Zu Wes Anderson habe ich ein etwas zwiespältiges Verhältnis. Nach einem Fehlstart mit dem Kultklassiker Rushmore, der mir trotz Bill Murray gar nichts gesagt hat, war ich von den Royal Tenenbaums begeistert. Für Die Tiefseetaucher hatte ich noch viel Bewunderung übrig, aber mit Darjeeling Limited schien mir das Rezept für skurille Ensemble-Filme aufgebraucht. Den Trickfilm Der fantastische Mr. Fox fand ich erzähltechnisch recht müde. Doch mit erfolgreichen Moonrise Kingdom hat Anderson jetzt gezeigt, daß er seinen phantastischen Ideen doch noch Leben einhauchen kann.
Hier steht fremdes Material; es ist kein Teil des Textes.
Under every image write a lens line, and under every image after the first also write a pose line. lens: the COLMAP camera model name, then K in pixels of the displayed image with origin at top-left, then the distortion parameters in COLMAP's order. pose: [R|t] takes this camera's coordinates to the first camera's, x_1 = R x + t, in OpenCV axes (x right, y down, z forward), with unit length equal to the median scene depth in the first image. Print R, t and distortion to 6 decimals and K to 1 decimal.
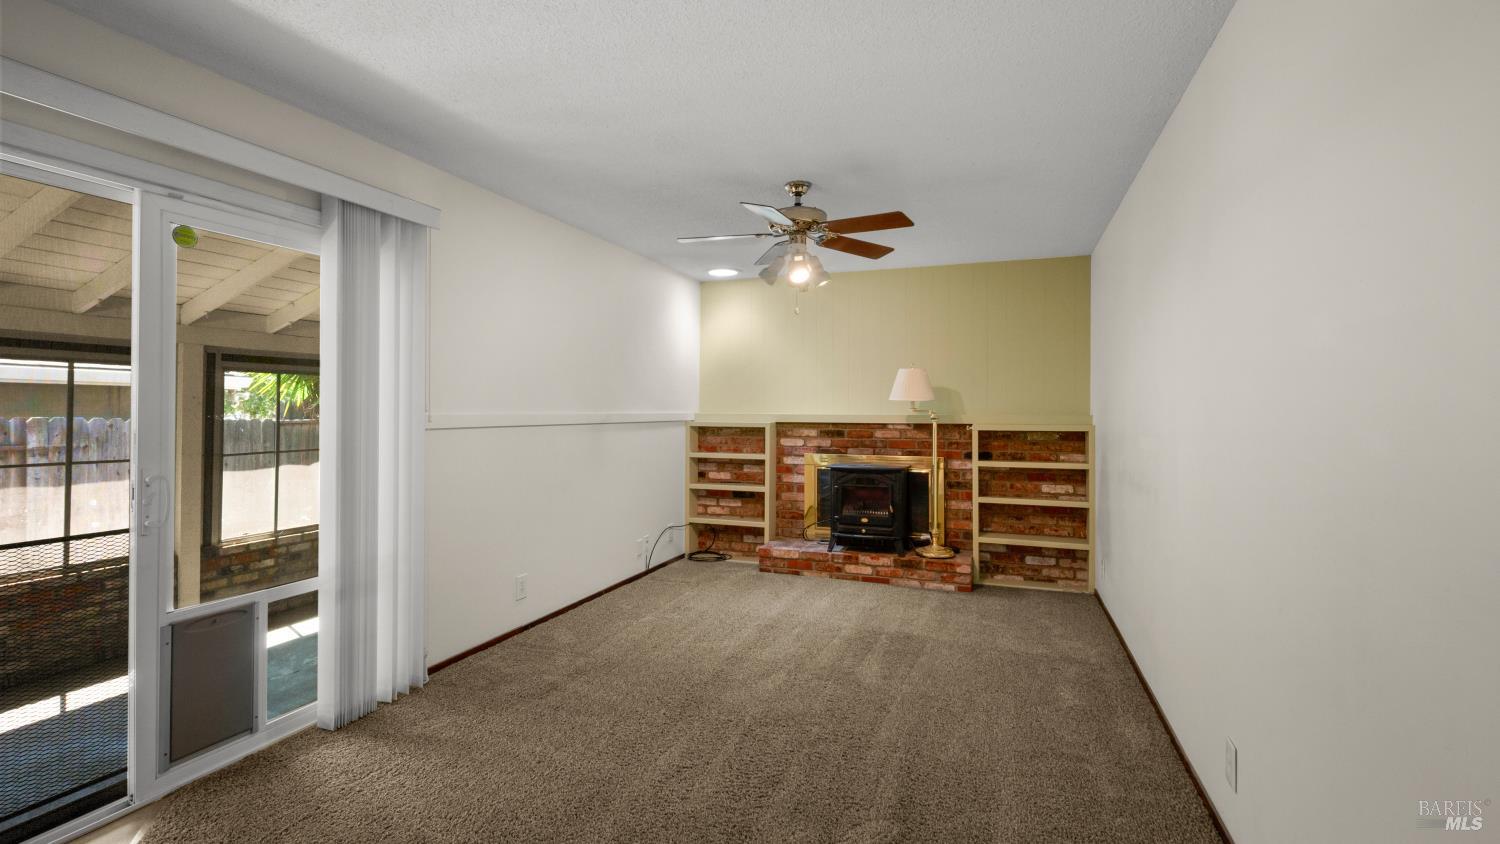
lens RADIAL K [[675.4, 0, 741.8], [0, 675.4, 401.3], [0, 0, 1]] dist [0.001782, -0.000375]
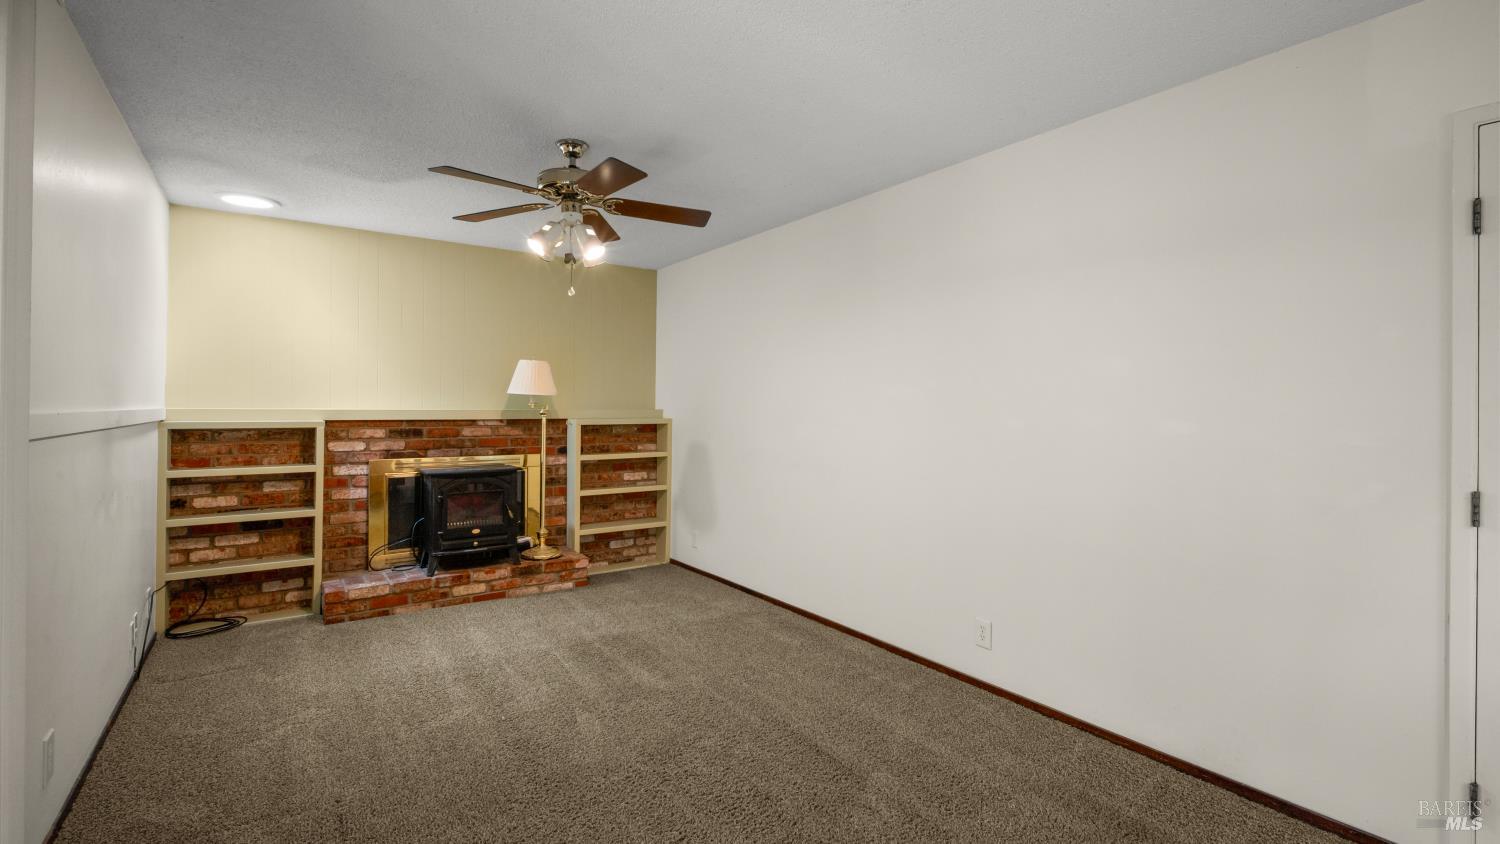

Trotz aller Stilisierung hat mich auch beim Wiedersehen nicht nur die Liebesgeschichte der beiden 12jährigen Sam und Suzy, sondern auch das Porträt so mancher Nebenfigur bewegt. Besonders Edward Norton als Pfadfinderleiter, Frances McDormand und Bill Murray als die Eltern von Suzy und Bruce Willis als abgehalfterter Polizist (im Gegensatz zu Kevin Smith kann Anderson mit dieser eigenwilligen Action-Diva wohl umgehen) haben mich überzeugt. Es ist schon ein Vorteil, wenn man seine vielen Nebenfiguren mit Stars besetzen kann, die diesen mit wenigen darstellerischen Pinselstrichen Charakter geben können.
Vielleicht geht beim zweiten Sehen das Konzept noch besser auf, in dem die Kinder den Erwachsenen einen Spiegel vorhalten. Es gibt eine solche liebevolle Detaildichte, die sich erst in der Wiederholung erschließen kann. Das beginnt schon mit dem musikalischen Scherz, den Film mit Brittens "Young Person's Guide to the Orchestra" beginnen zu lassen, das jungen Menschen etwas herablassend die Orchesterinstrumente erklärt. Im Abspann dann kommentiert der junge Hauptdarsteller dann die Filmmusik von Alexandre Desplat in ähnlicher Weise. Wundervoll auch die (erfundenen) Kinderbücher Suzys, ihr Hang zu melancholischen französischen Chansons ("Le temps de l'amour" gesungen von Françoise Hardy) und Sams kunstvolle Zeichnungen. Außerdem spielt die Handlung in meinem Geburtsjahr!
Daher korrigiere ich meine Bewertung gern zu einem Sehr gut (8/10).
Das Bild der Blu-ray wirkt manchmal etwas weich, fast unscharf, das scheint aber der Quelle geschuldet zu sein, denn Anderson hat wohl um des nostalgischen Effekts willen in 16mm gedreht. Ansonsten gibt es technisch nichts zu bemängeln, und es werden etliche informative Extras angeboten, hervorzuheben die allerdings nicht untertitelten Interviews, u.a. mit Wes Anderson und einem in Cannes aufgenommenen entspannten Bill Murray (jeweils ca. 10 Minuten). Dafür gibt es ein kurzes deutschsprachiges Making of, in dem auch Co-Autor Roman Coppola kurz zu Wort kommt.